## Provided text
>>>>>
Direct post here, or a working link would be much appreciated.

Optimystik
2010-03-23, 10:18 PM
I have it saved somewhere. The best of Char-Op? 1 sec.

EDIT:Found it. To summarize, it works by abusing Time Hop to send your psicrystal days forward in time, and Forced Dream, which will return him back in time to the moment you cast Time Hop. Doing so will undo whatever caused your party to wipe, because the psicrystal's Dream began before you Time Hopped it. (Presumably while you were all alive and kicking.)

There's a couple of other things you'll need to make it work, below:


Save Game Mechanic
Tleilaxu_Ghola

Summary:
With this trick one is able to create "save" game points, with a minimal cost of 15 XP. The point allows one to adventure for a day and then reload the save game point if something went awry.

Ingredients:
Forced Dream (Magic of Eberron)
Anticipatory Strike (Complete Psionic)
Time Hop
Psionic Contingency
A psi-crystal
Status
Imbue Spell-like Ability
Sending Stones (Magic Item) (Complete Arcane)

Forced Dream: Psion/Wilder 3
[paraphrased]Any time during the rounds/level duration (or minutes per level with 4 pp augment), you can spend a swift action to restart your turn. "When this effect is used, everyone and everything is reset to the state they were at when the subject's turn began. Any spells or abilities used are available again, any damage dealt is healed , any effects incurred are negated, any objects or creatures moved are reset to their original position, and so on. The only exception to this is that any power points spent to manifest forced dream are not recovered..." The power ends when the swift action to do this is expended or when the duration expired.

The Trick
Manifest psionic contingency on your psi-crystal placing a contingent ancipatory strike on him contingent on the event: returns to the normal timestream from a time hop.
Share metamorphosis with your psi-crystal. Transform him into something that isn't immune to mind-affecting compulsions. Heck you could transform him into an object of any size if you wish. Have the party cleric use imbue spell-like ability on the psi-crsytal so that it can use the spell status. Mix with affinity field if you wish the psi-crystal to have knowledge of all party members' condition.

The Psi-crystal casts status on you or whatever party member you choose. This person's condition will determine whether or not the save-game will be reloaded, so choose carefully.

Manifest forced dream on your psicrystal at some time before you fear harm will befall you. Ready a std action to manifest time hop mass contingent when the psi-crystal moves (tell him to do so), advancing him hours / level ahead in time. With enough ML you can advance your psi-crystal nearly a day. Adventure on your merry way, whilst your psi-crystal is outside the time stream.
<<<<<
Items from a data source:
>>>>>
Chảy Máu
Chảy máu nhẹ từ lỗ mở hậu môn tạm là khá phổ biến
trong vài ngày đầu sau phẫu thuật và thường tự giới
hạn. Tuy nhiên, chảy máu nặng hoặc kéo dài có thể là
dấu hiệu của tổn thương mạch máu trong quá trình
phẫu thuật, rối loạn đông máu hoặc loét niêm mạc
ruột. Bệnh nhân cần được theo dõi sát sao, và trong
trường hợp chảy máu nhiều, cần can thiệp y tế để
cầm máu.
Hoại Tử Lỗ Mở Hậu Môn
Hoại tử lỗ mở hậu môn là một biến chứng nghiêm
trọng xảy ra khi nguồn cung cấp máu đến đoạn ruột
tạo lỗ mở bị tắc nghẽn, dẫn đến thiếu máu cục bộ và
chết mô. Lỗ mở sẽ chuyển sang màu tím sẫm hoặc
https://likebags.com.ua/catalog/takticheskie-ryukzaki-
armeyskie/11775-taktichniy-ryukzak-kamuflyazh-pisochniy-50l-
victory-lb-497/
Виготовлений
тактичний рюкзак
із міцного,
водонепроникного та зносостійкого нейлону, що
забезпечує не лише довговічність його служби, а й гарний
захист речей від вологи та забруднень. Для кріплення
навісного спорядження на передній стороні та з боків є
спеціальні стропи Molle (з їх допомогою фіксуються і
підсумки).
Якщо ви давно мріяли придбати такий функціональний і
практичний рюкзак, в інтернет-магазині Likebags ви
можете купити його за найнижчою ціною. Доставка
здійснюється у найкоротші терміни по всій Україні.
<<<<<
>>>>>
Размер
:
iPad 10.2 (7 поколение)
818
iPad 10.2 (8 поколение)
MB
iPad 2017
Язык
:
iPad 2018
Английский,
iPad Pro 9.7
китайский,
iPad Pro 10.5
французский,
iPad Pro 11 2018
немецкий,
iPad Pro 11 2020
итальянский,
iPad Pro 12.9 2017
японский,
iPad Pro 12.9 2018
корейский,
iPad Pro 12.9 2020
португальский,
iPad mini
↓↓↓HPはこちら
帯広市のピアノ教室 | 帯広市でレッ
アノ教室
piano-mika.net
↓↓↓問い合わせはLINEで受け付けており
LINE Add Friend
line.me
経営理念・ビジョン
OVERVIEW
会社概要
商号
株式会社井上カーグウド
<<<<<
## Problems and tasks
a - In the forum post, what is the minimum XP cost of creating a save game point?
b - Copy the forum post from "EDIT:Found it. To" to "alive and kicking.)".
c - Summarize the forum post in two sentences.

## Answers by task
a - 15 XP

b -
EDIT:Found it. To summarize, it works by abusing Time Hop to send your psicrystal days forward in time, and Forced Dream, which will return him back in time to the moment you cast Time Hop. Doing so will undo whatever caused your party to wipe, because the psicrystal's Dream began before you Time Hopped it. (Presumably while you were all alive and kicking.)

c - The forum post describes a trick that uses Time Hop to send a psicrystal forward in time and Forced Dream to bring it back to the moment Time Hop was cast, undoing whatever caused the party to wipe. Called a save game mechanic with a minimal cost of 15 XP, it lets a party adventure for a day and then reload the save point if something goes wrong.